[Haskell-cafe] Tor project

Auke Booij auke at tulcod.com
Fri Aug 1 08:28:54 UTC 2014


On 1 August 2014 10:11, Wojtek Narczyński <wojtek at power.com.pl> wrote:
> You asked for it. For me, doing useless computations just to make sure the
> timing is right, does not make sense. Using a clock makes sense.

If you believe that is the case, how are you planning to tackle power
analysis attacks? (Note that such attacks are not just theoretical.)

Let's say you went to sit an exam, but were already given the answers
by a friend beforehand. How do you fake actually sitting the exam? You
don't set a clock: that only fixes one of the ways in which the
examiners might discover you don't need to work to do the exam.

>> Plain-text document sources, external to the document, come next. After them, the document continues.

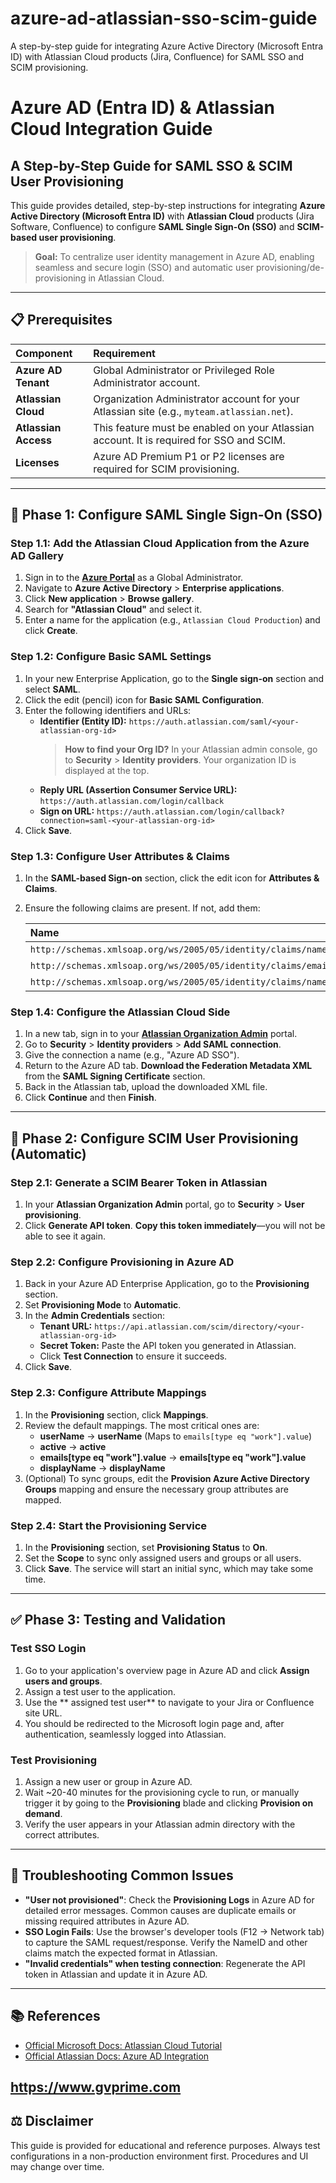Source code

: # azure-ad-atlassian-sso-scim-guide
A step-by-step guide for integrating Azure Active Directory (Microsoft Entra ID) with Atlassian Cloud products (Jira, Confluence) for SAML SSO and SCIM provisioning.

# Azure AD (Entra ID) & Atlassian Cloud Integration Guide

## A Step-by-Step Guide for SAML SSO & SCIM User Provisioning

This guide provides detailed, step-by-step instructions for integrating **Azure Active Directory (Microsoft Entra ID)** with **Atlassian Cloud** products (Jira Software, Confluence) to configure **SAML Single Sign-On (SSO)** and **SCIM-based user provisioning**.

> **Goal:** To centralize user identity management in Azure AD, enabling seamless and secure login (SSO) and automatic user provisioning/de-provisioning in Atlassian Cloud.

---

## 📋 Prerequisites

| Component | Requirement |
| :--- | :--- |
| **Azure AD Tenant** | Global Administrator or Privileged Role Administrator account. |
| **Atlassian Cloud** | Organization Administrator account for your Atlassian site (e.g., `myteam.atlassian.net`). |
| **Atlassian Access** | This feature must be enabled on your Atlassian account. It is required for SSO and SCIM. |
| **Licenses** | Azure AD Premium P1 or P2 licenses are required for SCIM provisioning. |

---

## 🚀 Phase 1: Configure SAML Single Sign-On (SSO)

### Step 1.1: Add the Atlassian Cloud Application from the Azure AD Gallery

1.  Sign in to the **[Azure Portal](https://portal.azure.com)** as a Global Administrator.
2.  Navigate to **Azure Active Directory** > **Enterprise applications**.
3.  Click **New application** > **Browse gallery**.
4.  Search for **"Atlassian Cloud"** and select it.
5.  Enter a name for the application (e.g., `Atlassian Cloud Production`) and click **Create**.

### Step 1.2: Configure Basic SAML Settings

1.  In your new Enterprise Application, go to the **Single sign-on** section and select **SAML**.
2.  Click the edit (pencil) icon for **Basic SAML Configuration**.
3.  Enter the following identifiers and URLs:
    *   **Identifier (Entity ID):** `https://auth.atlassian.com/saml/<your-atlassian-org-id>`
        > **How to find your Org ID?** In your Atlassian admin console, go to **Security** > **Identity providers**. Your organization ID is displayed at the top.
    *   **Reply URL (Assertion Consumer Service URL):** `https://auth.atlassian.com/login/callback`
    *   **Sign on URL:** `https://auth.atlassian.com/login/callback?connection=saml-<your-atlassian-org-id>`
4.  Click **Save**.

### Step 1.3: Configure User Attributes & Claims

1.  In the **SAML-based Sign-on** section, click the edit icon for **Attributes & Claims**.
2.  Ensure the following claims are present. If not, add them:

    | Name | Value | Namespace |
    | :--- | :--- | :--- |
    | `http://schemas.xmlsoap.org/ws/2005/05/identity/claims/nameidentifier` | `user.mail` | - |
    | `http://schemas.xmlsoap.org/ws/2005/05/identity/claims/emailaddress` | `user.mail` | - |
    | `http://schemas.xmlsoap.org/ws/2005/05/identity/claims/name` | `user.displayname` | - |

### Step 1.4: Configure the Atlassian Cloud Side

1.  In a new tab, sign in to your **[Atlassian Organization Admin](https://admin.atlassian.com/)** portal.
2.  Go to **Security** > **Identity providers** > **Add SAML connection**.
3.  Give the connection a name (e.g., "Azure AD SSO").
4.  Return to the Azure AD tab. **Download the Federation Metadata XML** from the **SAML Signing Certificate** section.
5.  Back in the Atlassian tab, upload the downloaded XML file.
6.  Click **Continue** and then **Finish**.

---

## 🔄 Phase 2: Configure SCIM User Provisioning (Automatic)

### Step 2.1: Generate a SCIM Bearer Token in Atlassian

1.  In your **Atlassian Organization Admin** portal, go to **Security** > **User provisioning**.
2.  Click **Generate API token**. **Copy this token immediately**—you will not be able to see it again.

### Step 2.2: Configure Provisioning in Azure AD

1.  Back in your Azure AD Enterprise Application, go to the **Provisioning** section.
2.  Set **Provisioning Mode** to **Automatic**.
3.  In the **Admin Credentials** section:
    *   **Tenant URL:** `https://api.atlassian.com/scim/directory/<your-atlassian-org-id>`
    *   **Secret Token:** Paste the API token you generated in Atlassian.
    *   Click **Test Connection** to ensure it succeeds.
4.  Click **Save**.

### Step 2.3: Configure Attribute Mappings

1.  In the **Provisioning** section, click **Mappings**.
2.  Review the default mappings. The most critical ones are:
    *   **userName** -> **userName** (Maps to `emails[type eq "work"].value`)
    *   **active** -> **active**
    *   **emails[type eq "work"].value** -> **emails[type eq "work"].value**
    *   **displayName** -> **displayName**
3.  (Optional) To sync groups, edit the **Provision Azure Active Directory Groups** mapping and ensure the necessary group attributes are mapped.

### Step 2.4: Start the Provisioning Service

1.  In the **Provisioning** section, set **Provisioning Status** to **On**.
2.  Set the **Scope** to sync only assigned users and groups or all users.
3.  Click **Save**. The service will start an initial sync, which may take some time.

---

## ✅ Phase 3: Testing and Validation

### Test SSO Login
1.  Go to your application's overview page in Azure AD and click **Assign users and groups**.
2.  Assign a test user to the application.
3.  Use the ** assigned test user** to navigate to your Jira or Confluence site URL.
4.  You should be redirected to the Microsoft login page and, after authentication, seamlessly logged into Atlassian.

### Test Provisioning
1.  Assign a new user or group in Azure AD.
2.  Wait ~20-40 minutes for the provisioning cycle to run, or manually trigger it by going to the **Provisioning** blade and clicking **Provision on demand**.
3.  Verify the user appears in your Atlassian admin directory with the correct attributes.

---

## 🚨 Troubleshooting Common Issues

*   **"User not provisioned"**: Check the **Provisioning Logs** in Azure AD for detailed error messages. Common causes are duplicate emails or missing required attributes in Azure AD.
*   **SSO Login Fails**: Use the browser's developer tools (F12 -> Network tab) to capture the SAML request/response. Verify the NameID and other claims match the expected format in Atlassian.
*   **"Invalid credentials" when testing connection**: Regenerate the API token in Atlassian and update it in Azure AD.

---

## 📚 References

*   [Official Microsoft Docs: Atlassian Cloud Tutorial](https://learn.microsoft.com/en-us/azure/active-directory/saas-apps/atlassian-cloud-tutorial)
*   [Official Atlassian Docs: Azure AD Integration](https://support.atlassian.com/security-and-access-policies/docs/how-to-configure-scim-provisioning-with-azure-ad/)

https://www.gvprime.com
---

## ⚖️ Disclaimer

This guide is provided for educational and reference purposes. Always test configurations in a non-production environment first. Procedures and UI may change over time.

Instead, you stare ate your paper intensely, make useless drawings on
your rough work paper, and pretend you're working hard.

If you want to look like you're processing, you better actually be processing.

C allows you compute absolutely nothing, because the compiler isn't
smart enough to see that. But Haskell's compiler is much better at
detecting if you're computing trash, so we need to be more convincing
that we're not.


You can call it a cheat around compiler optimizations, but really
that's missing the point, because Haskell doesn't even work without
those optimizations.

This is a way to process data in a configurable way.

Obviously you'll need to somehow tell the compiler that the eventual
result of all the slack data propagation should not be thrown out. But
this is nothing new: we already have the IO monad (although admittedly
its internal data gets optimized away, or so I heard; but the
important thing is that the effects stay).